• _Objective_:
Retype every line of the listings below with no changes at all.

## Begin Provided data

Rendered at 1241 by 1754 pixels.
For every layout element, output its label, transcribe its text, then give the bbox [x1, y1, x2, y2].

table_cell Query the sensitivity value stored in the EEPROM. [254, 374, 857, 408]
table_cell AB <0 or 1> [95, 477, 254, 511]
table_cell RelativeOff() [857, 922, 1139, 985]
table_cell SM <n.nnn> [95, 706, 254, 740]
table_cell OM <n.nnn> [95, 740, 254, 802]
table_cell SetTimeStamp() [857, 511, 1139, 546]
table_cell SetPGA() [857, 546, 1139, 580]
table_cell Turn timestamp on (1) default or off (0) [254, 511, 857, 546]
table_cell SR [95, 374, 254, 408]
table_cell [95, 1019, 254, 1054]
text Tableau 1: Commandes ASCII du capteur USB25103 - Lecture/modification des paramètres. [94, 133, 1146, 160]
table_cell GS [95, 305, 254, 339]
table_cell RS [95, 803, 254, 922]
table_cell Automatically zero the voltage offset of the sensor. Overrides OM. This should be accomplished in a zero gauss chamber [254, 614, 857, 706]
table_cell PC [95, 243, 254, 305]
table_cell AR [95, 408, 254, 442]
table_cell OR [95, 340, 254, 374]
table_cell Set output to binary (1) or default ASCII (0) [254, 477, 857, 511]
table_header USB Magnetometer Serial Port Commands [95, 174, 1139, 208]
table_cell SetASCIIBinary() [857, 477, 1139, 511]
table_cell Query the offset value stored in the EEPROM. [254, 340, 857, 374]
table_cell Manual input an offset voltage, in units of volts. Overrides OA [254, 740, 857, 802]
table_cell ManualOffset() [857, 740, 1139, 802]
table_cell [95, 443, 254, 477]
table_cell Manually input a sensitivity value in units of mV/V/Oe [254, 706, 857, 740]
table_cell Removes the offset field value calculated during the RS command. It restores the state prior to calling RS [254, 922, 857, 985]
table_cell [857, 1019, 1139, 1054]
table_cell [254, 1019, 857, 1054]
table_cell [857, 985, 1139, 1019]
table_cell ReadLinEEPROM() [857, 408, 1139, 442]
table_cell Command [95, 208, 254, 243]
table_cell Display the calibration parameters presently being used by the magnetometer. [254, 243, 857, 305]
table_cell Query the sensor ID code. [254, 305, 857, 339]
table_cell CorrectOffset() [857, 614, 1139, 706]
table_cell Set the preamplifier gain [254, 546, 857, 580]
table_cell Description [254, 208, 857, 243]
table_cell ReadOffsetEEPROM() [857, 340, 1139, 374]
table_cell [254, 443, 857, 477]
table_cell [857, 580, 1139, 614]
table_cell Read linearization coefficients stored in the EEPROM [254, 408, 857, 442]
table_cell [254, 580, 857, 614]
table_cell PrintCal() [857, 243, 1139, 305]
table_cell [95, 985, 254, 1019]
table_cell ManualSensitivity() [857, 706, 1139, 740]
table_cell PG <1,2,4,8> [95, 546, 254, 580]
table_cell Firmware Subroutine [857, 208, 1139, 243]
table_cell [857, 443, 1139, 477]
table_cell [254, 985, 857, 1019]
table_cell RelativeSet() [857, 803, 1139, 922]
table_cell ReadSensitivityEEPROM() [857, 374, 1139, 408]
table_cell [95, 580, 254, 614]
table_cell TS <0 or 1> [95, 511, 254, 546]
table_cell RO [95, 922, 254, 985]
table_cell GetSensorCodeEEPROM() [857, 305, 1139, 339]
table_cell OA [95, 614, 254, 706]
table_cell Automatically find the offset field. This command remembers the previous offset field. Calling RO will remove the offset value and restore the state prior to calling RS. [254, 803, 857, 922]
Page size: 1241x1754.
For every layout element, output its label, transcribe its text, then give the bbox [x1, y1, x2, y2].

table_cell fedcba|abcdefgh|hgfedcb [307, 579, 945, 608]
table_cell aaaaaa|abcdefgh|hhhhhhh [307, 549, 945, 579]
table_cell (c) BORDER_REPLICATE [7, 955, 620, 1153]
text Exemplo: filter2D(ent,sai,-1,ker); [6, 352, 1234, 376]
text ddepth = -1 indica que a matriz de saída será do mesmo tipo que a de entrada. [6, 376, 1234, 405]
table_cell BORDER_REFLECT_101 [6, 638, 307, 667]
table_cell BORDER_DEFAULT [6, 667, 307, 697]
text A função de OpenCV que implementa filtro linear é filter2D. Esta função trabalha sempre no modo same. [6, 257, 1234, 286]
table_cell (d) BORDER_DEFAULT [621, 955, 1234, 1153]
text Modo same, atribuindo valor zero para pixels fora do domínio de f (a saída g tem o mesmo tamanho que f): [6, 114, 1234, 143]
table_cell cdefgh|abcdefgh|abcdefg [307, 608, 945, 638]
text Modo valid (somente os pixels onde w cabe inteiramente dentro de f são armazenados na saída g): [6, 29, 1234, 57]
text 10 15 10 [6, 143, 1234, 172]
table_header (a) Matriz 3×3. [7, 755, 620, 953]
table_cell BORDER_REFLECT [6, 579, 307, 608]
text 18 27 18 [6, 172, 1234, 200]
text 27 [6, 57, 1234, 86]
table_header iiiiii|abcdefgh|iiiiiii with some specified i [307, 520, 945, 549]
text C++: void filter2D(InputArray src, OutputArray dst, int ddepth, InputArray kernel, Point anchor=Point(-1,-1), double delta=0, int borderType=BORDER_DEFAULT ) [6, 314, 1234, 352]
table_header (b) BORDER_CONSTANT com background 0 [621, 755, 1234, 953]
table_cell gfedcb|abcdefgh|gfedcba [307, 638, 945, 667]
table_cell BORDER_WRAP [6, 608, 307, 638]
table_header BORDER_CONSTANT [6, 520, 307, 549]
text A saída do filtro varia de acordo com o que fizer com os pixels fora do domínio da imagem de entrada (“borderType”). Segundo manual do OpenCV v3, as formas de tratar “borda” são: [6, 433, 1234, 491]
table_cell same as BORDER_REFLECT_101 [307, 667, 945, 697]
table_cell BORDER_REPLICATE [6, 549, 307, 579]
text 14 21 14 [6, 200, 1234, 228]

## End Provided data

• _Result_:
Rendered at 1241 by 1754 pixels.
For every layout element, output its label, transcribe its text, then give the bbox [x1, y1, x2, y2].

table_cell Query the sensitivity value stored in the EEPROM. [254, 374, 857, 408]
table_cell AB <0 or 1> [95, 477, 254, 511]
table_cell RelativeOff() [857, 922, 1139, 985]
table_cell SM <n.nnn> [95, 706, 254, 740]
table_cell OM <n.nnn> [95, 740, 254, 802]
table_cell SetTimeStamp() [857, 511, 1139, 546]
table_cell SetPGA() [857, 546, 1139, 580]
table_cell Turn timestamp on (1) default or off (0) [254, 511, 857, 546]
table_cell SR [95, 374, 254, 408]
table_cell [95, 1019, 254, 1054]
text Tableau 1: Commandes ASCII du capteur USB25103 - Lecture/modification des paramètres. [94, 133, 1146, 160]
table_cell GS [95, 305, 254, 339]
table_cell RS [95, 803, 254, 922]
table_cell Automatically zero the voltage offset of the sensor. Overrides OM. This should be accomplished in a zero gauss chamber [254, 614, 857, 706]
table_cell PC [95, 243, 254, 305]
table_cell AR [95, 408, 254, 442]
table_cell OR [95, 340, 254, 374]
table_cell Set output to binary (1) or default ASCII (0) [254, 477, 857, 511]
table_header USB Magnetometer Serial Port Commands [95, 174, 1139, 208]
table_cell SetASCIIBinary() [857, 477, 1139, 511]
table_cell Query the offset value stored in the EEPROM. [254, 340, 857, 374]
table_cell Manual input an offset voltage, in units of volts. Overrides OA [254, 740, 857, 802]
table_cell ManualOffset() [857, 740, 1139, 802]
table_cell [95, 443, 254, 477]
table_cell Manually input a sensitivity value in units of mV/V/Oe [254, 706, 857, 740]
table_cell Removes the offset field value calculated during the RS command. It restores the state prior to calling RS [254, 922, 857, 985]
table_cell [857, 1019, 1139, 1054]
table_cell [254, 1019, 857, 1054]
table_cell [857, 985, 1139, 1019]
table_cell ReadLinEEPROM() [857, 408, 1139, 442]
table_cell Command [95, 208, 254, 243]
table_cell Display the calibration parameters presently being used by the magnetometer. [254, 243, 857, 305]
table_cell Query the sensor ID code. [254, 305, 857, 339]
table_cell CorrectOffset() [857, 614, 1139, 706]
table_cell Set the preamplifier gain [254, 546, 857, 580]
table_cell Description [254, 208, 857, 243]
table_cell ReadOffsetEEPROM() [857, 340, 1139, 374]
table_cell [254, 443, 857, 477]
table_cell [857, 580, 1139, 614]
table_cell Read linearization coefficients stored in the EEPROM [254, 408, 857, 442]
table_cell [254, 580, 857, 614]
table_cell PrintCal() [857, 243, 1139, 305]
table_cell [95, 985, 254, 1019]
table_cell ManualSensitivity() [857, 706, 1139, 740]
table_cell PG <1,2,4,8> [95, 546, 254, 580]
table_cell Firmware Subroutine [857, 208, 1139, 243]
table_cell [857, 443, 1139, 477]
table_cell [254, 985, 857, 1019]
table_cell RelativeSet() [857, 803, 1139, 922]
table_cell ReadSensitivityEEPROM() [857, 374, 1139, 408]
table_cell [95, 580, 254, 614]
table_cell TS <0 or 1> [95, 511, 254, 546]
table_cell RO [95, 922, 254, 985]
table_cell GetSensorCodeEEPROM() [857, 305, 1139, 339]
table_cell OA [95, 614, 254, 706]
table_cell Automatically find the offset field. This command remembers the previous offset field. Calling RO will remove the offset value and restore the state prior to calling RS. [254, 803, 857, 922]
Page size: 1241x1754.
For every layout element, output its label, transcribe its text, then give the bbox [x1, y1, x2, y2].

table_cell fedcba|abcdefgh|hgfedcb [307, 579, 945, 608]
table_cell aaaaaa|abcdefgh|hhhhhhh [307, 549, 945, 579]
table_cell (c) BORDER_REPLICATE [7, 955, 620, 1153]
text Exemplo: filter2D(ent,sai,-1,ker); [6, 352, 1234, 376]
text ddepth = -1 indica que a matriz de saída será do mesmo tipo que a de entrada. [6, 376, 1234, 405]
table_cell BORDER_REFLECT_101 [6, 638, 307, 667]
table_cell BORDER_DEFAULT [6, 667, 307, 697]
text A função de OpenCV que implementa filtro linear é filter2D. Esta função trabalha sempre no modo same. [6, 257, 1234, 286]
table_cell (d) BORDER_DEFAULT [621, 955, 1234, 1153]
text Modo same, atribuindo valor zero para pixels fora do domínio de f (a saída g tem o mesmo tamanho que f): [6, 114, 1234, 143]
table_cell cdefgh|abcdefgh|abcdefg [307, 608, 945, 638]
text Modo valid (somente os pixels onde w cabe inteiramente dentro de f são armazenados na saída g): [6, 29, 1234, 57]
text 10 15 10 [6, 143, 1234, 172]
table_header (a) Matriz 3×3. [7, 755, 620, 953]
table_cell BORDER_REFLECT [6, 579, 307, 608]
text 18 27 18 [6, 172, 1234, 200]
text 27 [6, 57, 1234, 86]
table_header iiiiii|abcdefgh|iiiiiii with some specified i [307, 520, 945, 549]
text C++: void filter2D(InputArray src, OutputArray dst, int ddepth, InputArray kernel, Point anchor=Point(-1,-1), double delta=0, int borderType=BORDER_DEFAULT ) [6, 314, 1234, 352]
table_header (b) BORDER_CONSTANT com background 0 [621, 755, 1234, 953]
table_cell gfedcb|abcdefgh|gfedcba [307, 638, 945, 667]
table_cell BORDER_WRAP [6, 608, 307, 638]
table_header BORDER_CONSTANT [6, 520, 307, 549]
text A saída do filtro varia de acordo com o que fizer com os pixels fora do domínio da imagem de entrada (“borderType”). Segundo manual do OpenCV v3, as formas de tratar “borda” são: [6, 433, 1234, 491]
table_cell same as BORDER_REFLECT_101 [307, 667, 945, 697]
table_cell BORDER_REPLICATE [6, 549, 307, 579]
text 14 21 14 [6, 200, 1234, 228]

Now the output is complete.